* **EXERCISE INSTRUCTIONS**: Put the lines of the entries below, from the line with "Homepage 07" to the line with "u need to set", into a numbered list with blank lines left out. Leave the pictures out of your answer.

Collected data
■ ■ ■ ■

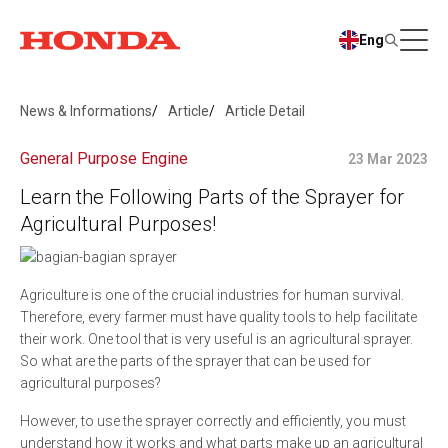
Eng
News & Informations
Article
Article Detail
General Purpose Engine
23 Mar 2023
Learn the Following Parts of the Sprayer for
Agricultural Purposes!
Agriculture is one of the crucial industries for human survival.
Therefore, every farmer must have quality tools to help facilitate
their work. One tool that is very useful is an agricultural sprayer.
So what are the parts of the sprayer that can be used for
agricultural purposes?
However, to use the sprayer correctly and efficiently, you must
understand how it works and what parts make up an agricultural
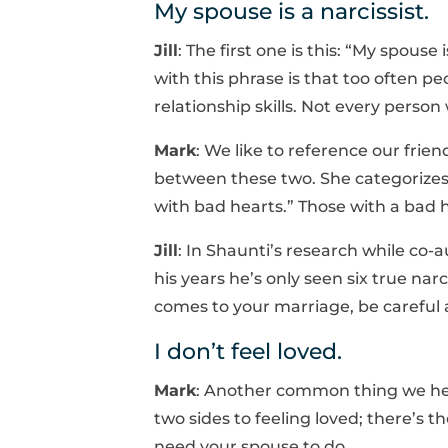
My spouse is a narcissist.
Jill
: The first one is this: “My spouse 
with this phrase is that too often pe
relationship skills. Not every person w
Mark
: We like to reference our fri
between these two. She categorizes 
with bad hearts.” Those with a bad h
Jill
: In Shaunti’s research while co-a
his years he’s only seen six true nar
comes to your marriage, be careful ab
I don’t feel loved.
Mark
: Another common thing we hear
two sides to feeling loved; there’s 
need your spouse to do.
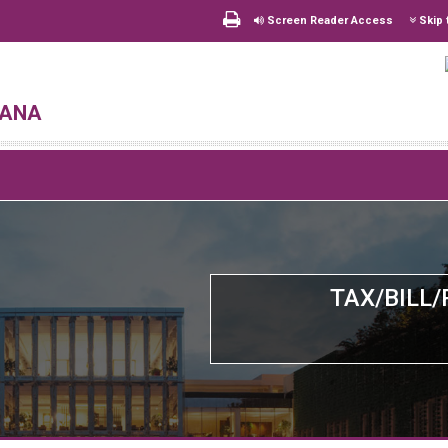
Screen Reader Access
Skip 
hana
TAX/BILL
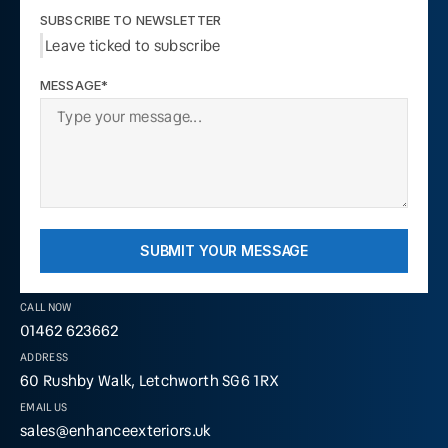
SUBSCRIBE TO NEWSLETTER
Leave ticked to subscribe
MESSAGE*
SUBMIT YOUR MESSAGE
CALL NOW
01462 623662
ADDRESS
60 Rushby Walk, Letchworth SG6 1RX
EMAIL US
sales@enhanceexteriors.uk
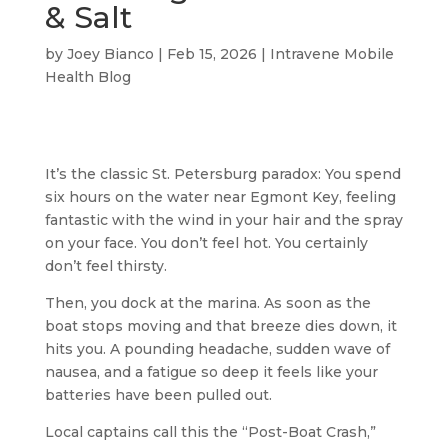
& Salt
by
Joey Bianco
|
Feb 15, 2026
|
Intravene Mobile
Health Blog
It’s the classic St. Petersburg paradox: You spend
six hours on the water near Egmont Key, feeling
fantastic with the wind in your hair and the spray
on your face. You don’t feel hot. You certainly
don’t feel thirsty.
Then, you dock at the marina. As soon as the
boat stops moving and that breeze dies down, it
hits you. A pounding headache, sudden wave of
nausea, and a fatigue so deep it feels like your
batteries have been pulled out.
Local captains call this the “Post-Boat Crash,”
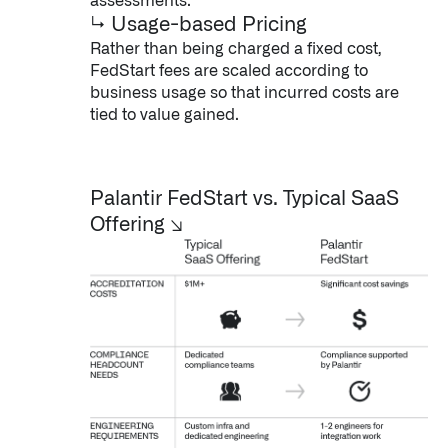
assessments.
↳ Usage-based Pricing
Rather than being charged a fixed cost,
FedStart fees are scaled according to
business usage so that incurred costs are
tied to value gained.
Palantir FedStart vs. Typical SaaS
Infusing data throughout the care continuum
Offering
↘
QUICK LINKS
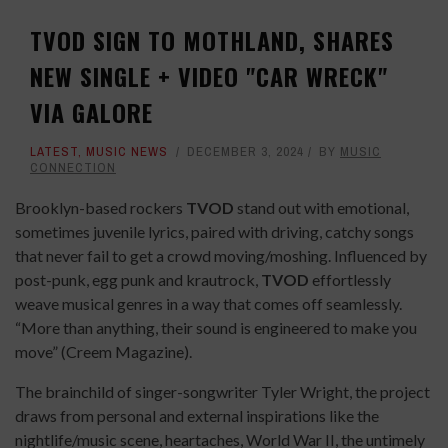
TVOD SIGN TO MOTHLAND, SHARES
NEW SINGLE + VIDEO "CAR WRECK"
VIA GALORE
LATEST
,
MUSIC NEWS
DECEMBER 3, 2024
BY
MUSIC
CONNECTION
Brooklyn-based rockers
TVOD
stand out with emotional,
sometimes juvenile lyrics, paired with driving, catchy songs
that never fail to get a crowd moving/moshing. Influenced by
post-punk, egg punk and krautrock,
TVOD
effortlessly
weave musical genres in a way that comes off seamlessly.
“More than anything, their sound is engineered to make you
move” (Creem Magazine).
The brainchild of singer-songwriter Tyler Wright, the project
draws from personal and external inspirations like the
nightlife/music scene, heartaches, World War II, the untimely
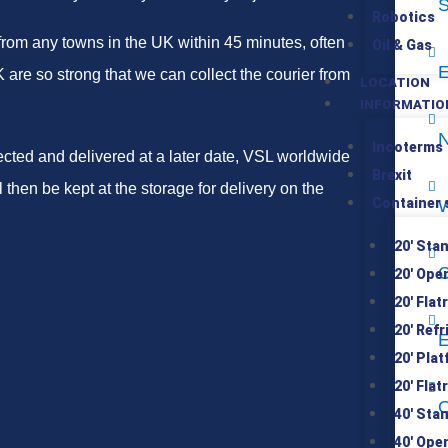
S
Robotics
from any towns in the UK within 45 minutes, often
Oil & Gas
E
are so strong that we can collect the courier from
LOCATION
INFORMATIO
N
Incoterms
lected and delivered at a later date, VSL worldwide
Brexit
 then be kept at the storage for delivery on the
Container 
W
20′ Sta
C
20′ Ope
20′ Flat
20′ Ref
E
20′ Pla
20′ Flat
O
40′ Sta
40′ Ope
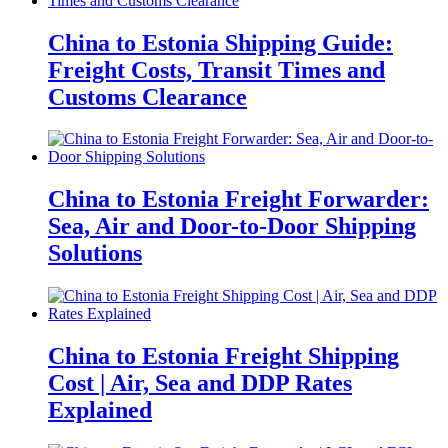
China to Estonia Shipping Guide:
Freight Costs, Transit Times and
Customs Clearance
China to Estonia Freight Forwarder:
Sea, Air and Door-to-Door Shipping
Solutions
China to Estonia Freight Shipping
Cost | Air, Sea and DDP Rates
Explained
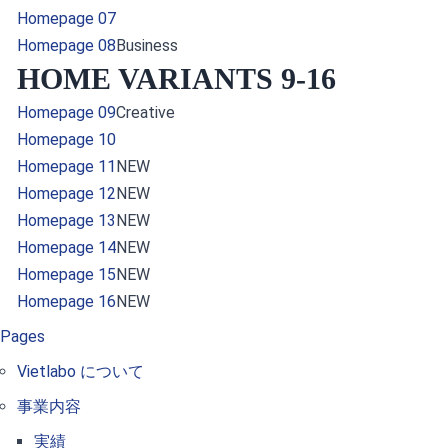
Homepage 07
Homepage 08
Business
HOME VARIANTS 9-16
Homepage 09
Creative
Homepage 10
Homepage 11
NEW
Homepage 12
NEW
Homepage 13
NEW
Homepage 14
NEW
Homepage 15
NEW
Homepage 16
NEW
Pages
Vietlabo について
事業内容
実績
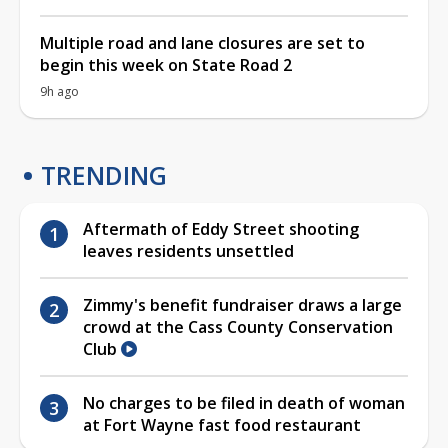
Multiple road and lane closures are set to
begin this week on State Road 2
9h ago
TRENDING
Aftermath of Eddy Street shooting
leaves residents unsettled
Zimmy's benefit fundraiser draws a large
crowd at the Cass County Conservation
Club
No charges to be filed in death of woman
at Fort Wayne fast food restaurant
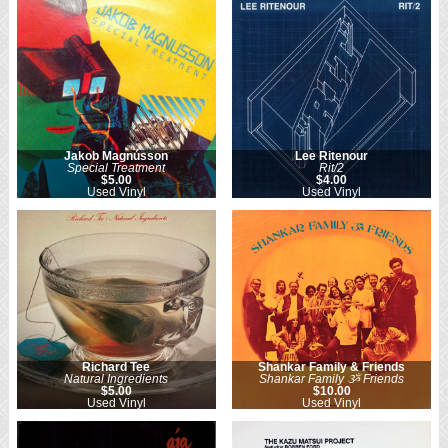
Jakob Magnússon
Lee Ritenour
Special Treatment
Rit/2
$5.00
$4.00
Used Vinyl
Used Vinyl
Richard Tee
Shankar Family & Friends
Natural Ingredients
Shankar Family ૐ Friends
$5.00
$10.00
Used Vinyl
Used Vinyl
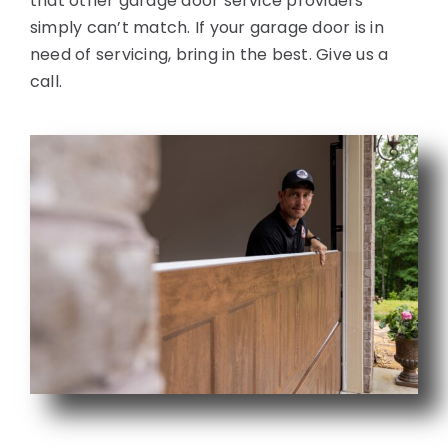
that other garage door service providers
simply can’t match. If your garage door is in
need of servicing, bring in the best. Give us a
call.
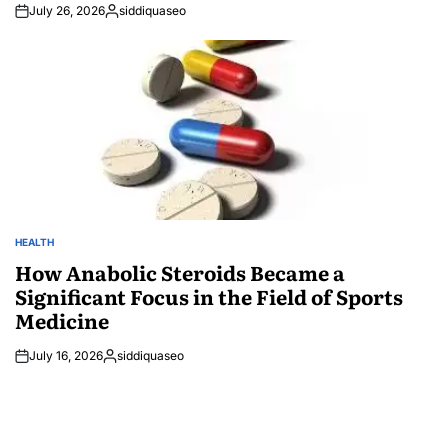
July 26, 2026
siddiquaseo
Posted
by
HEALTH
POSTED
IN
How Anabolic Steroids Became a
Significant Focus in the Field of Sports
Medicine
July 16, 2026
siddiquaseo
Posted
by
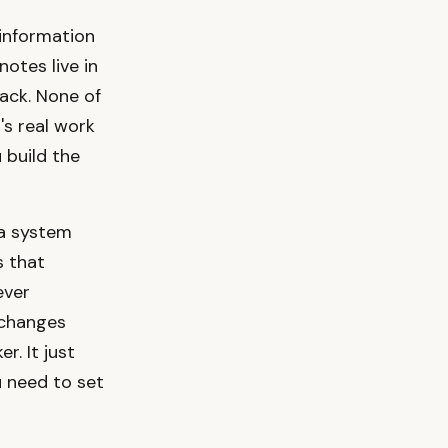
 information
notes live in
ack. None of
's real work
 build the
 a system
s that
ever
s changes
r. It just
u need to set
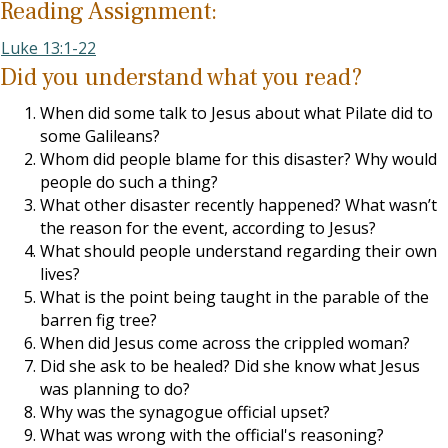
Reading Assignment:
Luke 13:1-22
Did you understand what you read?
When did some talk to Jesus about what Pilate did to
some Galileans?
Whom did people blame for this disaster? Why would
people do such a thing?
What other disaster recently happened? What wasn’t
the reason for the event, according to Jesus?
What should people understand regarding their own
lives?
What is the point being taught in the parable of the
barren fig tree?
When did Jesus come across the crippled woman?
Did she ask to be healed? Did she know what Jesus
was planning to do?
Why was the synagogue official upset?
What was wrong with the official's reasoning?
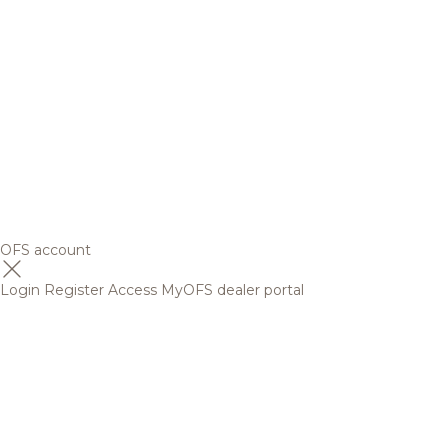
OFS account
Login
Register
Access MyOFS dealer portal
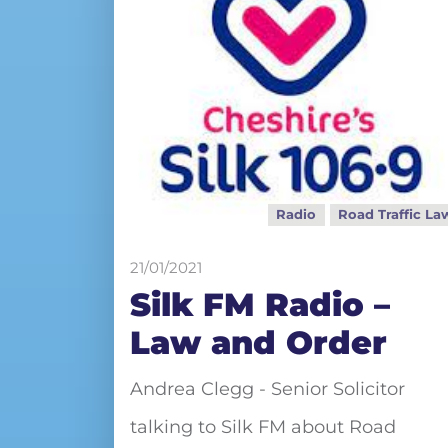
Radio
Road Traffic La
21/01/2021
Silk FM Radio –
Law and Order
Andrea Clegg - Senior Solicitor
talking to Silk FM about Road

■ ■ ■ ■

* **ANSWER**:
1. Homepage 07
2. Homepage 08
3. Business
4. HOME VARIANTS 9-16
5. Homepage 09
6. Creative
7. Homepage 10
8. Homepage 11
9. NEW
10. Homepage 12
11. NEW
12. Homepage 13
13. NEW
14. Homepage 14
15. NEW
16. Homepage 15
17. NEW
18. Homepage 16
19. NEW
20. Pages
21. Vietlabo について
22. 事業内容
23. 実績
24. Multiple road and lane closures are set to
25. begin this week on State Road 2
26. 9h ago
27. TRENDING
28. Aftermath of Eddy Street shooting
29. leaves residents unsettled
30. Zimmy's benefit fundraiser draws a large
31. crowd at the Cass County Conservation
32. Club
33. No charges to be filed in death of woman
34. at Fort Wayne fast food restaurant
35. Jakob Magnússon
36. Lee Ritenour
37. Special Treatment
38. Rit/2
39. $5.00
40. $4.00
41. Used Vinyl
42. Used Vinyl
43. Richard Tee
44. Shankar Family & Friends
45. Natural Ingredients
46. Shankar Family ૐ Friends
47. $5.00
48. $10.00
49. Used Vinyl
50. Used Vinyl
51. that other garage door service providers
52. simply can’t match. If your garage door is in
53. need of servicing, bring in the best. Give us a
54. call.
55. July 26, 2026
56. siddiquaseo
57. Posted
58. by
59. HEALTH
60. POSTED
61. IN
62. How Anabolic Steroids Became a
63. Significant Focus in the Field of Sports
64. Medicine
65. July 16, 2026
66. siddiquaseo
67. Posted
68. by
69.  information
70. notes live in
71. ack. None of
72. 's real work
73.  build the
74.  a system
75. s that
76. ever
77. s changes
78. r. It just
79. u need to set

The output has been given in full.